* _Materials provided_
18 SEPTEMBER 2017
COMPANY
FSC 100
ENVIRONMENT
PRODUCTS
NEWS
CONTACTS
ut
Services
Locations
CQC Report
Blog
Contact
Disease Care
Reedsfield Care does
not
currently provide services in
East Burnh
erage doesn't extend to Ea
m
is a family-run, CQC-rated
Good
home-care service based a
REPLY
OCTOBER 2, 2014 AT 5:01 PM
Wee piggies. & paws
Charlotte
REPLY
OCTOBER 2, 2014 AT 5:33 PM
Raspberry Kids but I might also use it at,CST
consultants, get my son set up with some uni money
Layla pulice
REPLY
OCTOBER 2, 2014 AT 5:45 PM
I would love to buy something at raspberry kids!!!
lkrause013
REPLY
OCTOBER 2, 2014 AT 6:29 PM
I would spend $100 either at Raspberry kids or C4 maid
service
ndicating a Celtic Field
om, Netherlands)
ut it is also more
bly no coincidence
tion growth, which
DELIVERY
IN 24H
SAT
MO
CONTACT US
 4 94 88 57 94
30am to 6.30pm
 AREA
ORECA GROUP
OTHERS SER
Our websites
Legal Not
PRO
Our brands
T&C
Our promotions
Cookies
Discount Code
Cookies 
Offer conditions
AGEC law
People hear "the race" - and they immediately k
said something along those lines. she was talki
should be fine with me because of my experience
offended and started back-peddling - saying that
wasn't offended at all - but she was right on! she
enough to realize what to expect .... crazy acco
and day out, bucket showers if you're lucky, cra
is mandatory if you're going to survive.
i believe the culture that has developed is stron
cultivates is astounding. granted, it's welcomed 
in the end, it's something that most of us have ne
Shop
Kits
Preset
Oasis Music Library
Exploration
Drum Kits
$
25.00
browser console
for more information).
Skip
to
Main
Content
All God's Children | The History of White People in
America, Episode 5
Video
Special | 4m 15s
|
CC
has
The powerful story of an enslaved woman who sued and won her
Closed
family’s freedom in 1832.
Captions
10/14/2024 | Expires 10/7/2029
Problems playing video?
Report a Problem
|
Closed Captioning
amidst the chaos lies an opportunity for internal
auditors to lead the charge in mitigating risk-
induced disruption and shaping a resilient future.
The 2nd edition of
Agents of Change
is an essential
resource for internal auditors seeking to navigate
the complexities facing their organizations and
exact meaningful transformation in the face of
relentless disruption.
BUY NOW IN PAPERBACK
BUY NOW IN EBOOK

* _Directive_
What you return must be the entries, given again word for word.

* _Output below_
18 SEPTEMBER 2017
COMPANY
FSC 100
ENVIRONMENT
PRODUCTS
NEWS
CONTACTS
ut
Services
Locations
CQC Report
Blog
Contact
Disease Care
Reedsfield Care does
not
currently provide services in
East Burnh
erage doesn't extend to Ea
m
is a family-run, CQC-rated
Good
home-care service based a
REPLY
OCTOBER 2, 2014 AT 5:01 PM
Wee piggies. & paws
Charlotte
REPLY
OCTOBER 2, 2014 AT 5:33 PM
Raspberry Kids but I might also use it at,CST
consultants, get my son set up with some uni money
Layla pulice
REPLY
OCTOBER 2, 2014 AT 5:45 PM
I would love to buy something at raspberry kids!!!
lkrause013
REPLY
OCTOBER 2, 2014 AT 6:29 PM
I would spend $100 either at Raspberry kids or C4 maid
service
ndicating a Celtic Field
om, Netherlands)
ut it is also more
bly no coincidence
tion growth, which
DELIVERY
IN 24H
SAT
MO
CONTACT US
 4 94 88 57 94
30am to 6.30pm
 AREA
ORECA GROUP
OTHERS SER
Our websites
Legal Not
PRO
Our brands
T&C
Our promotions
Cookies
Discount Code
Cookies 
Offer conditions
AGEC law
People hear "the race" - and they immediately k
said something along those lines. she was talki
should be fine with me because of my experience
offended and started back-peddling - saying that
wasn't offended at all - but she was right on! she
enough to realize what to expect .... crazy acco
and day out, bucket showers if you're lucky, cra
is mandatory if you're going to survive.
i believe the culture that has developed is stron
cultivates is astounding. granted, it's welcomed 
in the end, it's something that most of us have ne
Shop
Kits
Preset
Oasis Music Library
Exploration
Drum Kits
$
25.00
browser console
for more information).
Skip
to
Main
Content
All God's Children | The History of White People in
America, Episode 5
Video
Special | 4m 15s
|
CC
has
The powerful story of an enslaved woman who sued and won her
Closed
family’s freedom in 1832.
Captions
10/14/2024 | Expires 10/7/2029
Problems playing video?
Report a Problem
|
Closed Captioning
amidst the chaos lies an opportunity for internal
auditors to lead the charge in mitigating risk-
induced disruption and shaping a resilient future.
The 2nd edition of
Agents of Change
is an essential
resource for internal auditors seeking to navigate
the complexities facing their organizations and
exact meaningful transformation in the face of
relentless disruption.
BUY NOW IN PAPERBACK
BUY NOW IN EBOOK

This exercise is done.